Task requirements: Would you give the entries again word for word, with no pictures in the copy?

Items listed in a dataset
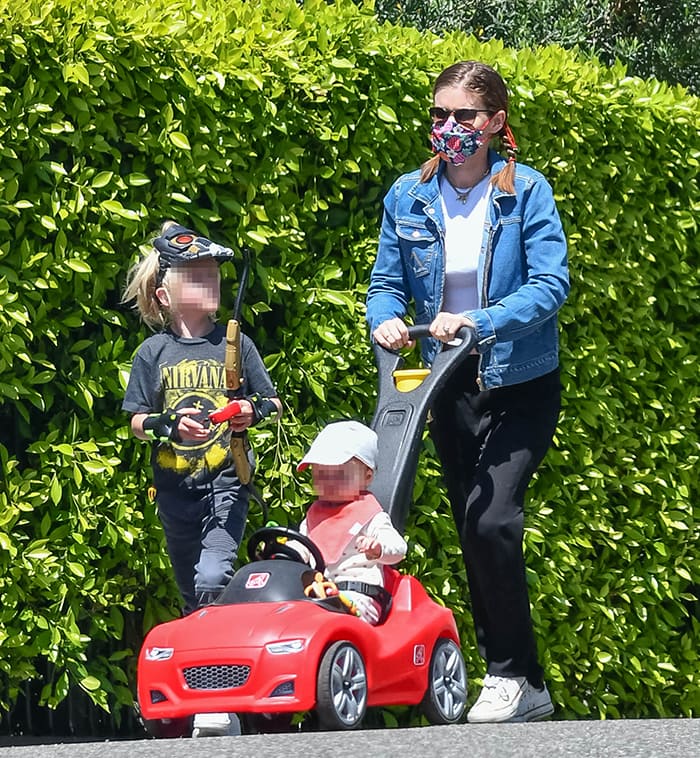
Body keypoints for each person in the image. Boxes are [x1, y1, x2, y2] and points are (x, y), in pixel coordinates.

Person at [366, 61, 569, 723]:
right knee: (471, 530)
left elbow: (550, 286)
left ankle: (509, 672)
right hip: (446, 386)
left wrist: (477, 321)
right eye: (438, 115)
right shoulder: (409, 195)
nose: (449, 128)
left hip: (520, 384)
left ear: (495, 123)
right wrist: (386, 320)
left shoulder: (524, 194)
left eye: (464, 116)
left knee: (493, 517)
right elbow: (385, 285)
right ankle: (523, 680)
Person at [122, 221, 283, 737]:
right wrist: (165, 424)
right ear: (166, 295)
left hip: (224, 485)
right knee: (193, 596)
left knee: (214, 578)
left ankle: (218, 703)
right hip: (175, 491)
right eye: (197, 276)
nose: (210, 282)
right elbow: (135, 420)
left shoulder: (236, 345)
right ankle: (218, 689)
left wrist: (248, 412)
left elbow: (273, 401)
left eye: (214, 274)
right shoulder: (153, 355)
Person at [294, 420, 407, 624]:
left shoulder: (371, 515)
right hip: (318, 592)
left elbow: (399, 548)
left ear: (367, 476)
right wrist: (285, 550)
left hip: (361, 596)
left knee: (335, 607)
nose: (328, 483)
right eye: (320, 475)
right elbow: (303, 547)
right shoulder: (314, 516)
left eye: (338, 475)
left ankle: (342, 608)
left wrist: (379, 548)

Output of the task:
Body keypoints for each person in the image. Boxes are [x1, y1, x2, y2] and points are (x, y), in pixel coordinates.

Person at [366, 61, 569, 723]:
right knee: (471, 530)
left elbow: (550, 286)
left ankle: (509, 672)
right hip: (446, 386)
left wrist: (477, 321)
right eye: (438, 115)
right shoulder: (409, 195)
nose: (449, 128)
left hip: (520, 384)
left ear: (495, 123)
right wrist: (386, 320)
left shoulder: (524, 194)
left eye: (464, 116)
left knee: (493, 517)
right elbow: (385, 285)
right ankle: (523, 680)
Person at [122, 221, 283, 737]:
right wrist: (165, 424)
right ear: (166, 295)
left hip: (224, 485)
right knee: (193, 596)
left knee: (214, 578)
left ankle: (218, 703)
right hip: (175, 491)
right eye: (197, 276)
nose: (210, 282)
right elbow: (135, 420)
left shoulder: (236, 345)
right ankle: (218, 689)
left wrist: (248, 412)
left elbow: (273, 401)
left eye: (214, 274)
right shoulder: (153, 355)
Person at [294, 420, 407, 624]:
left shoulder: (371, 515)
right hip: (318, 592)
left elbow: (399, 548)
left ear: (367, 476)
right wrist: (285, 550)
left hip: (361, 596)
left knee: (335, 607)
nose: (328, 483)
right eye: (320, 475)
right elbow: (303, 547)
right shoulder: (314, 516)
left eye: (338, 475)
left ankle: (342, 608)
left wrist: (379, 548)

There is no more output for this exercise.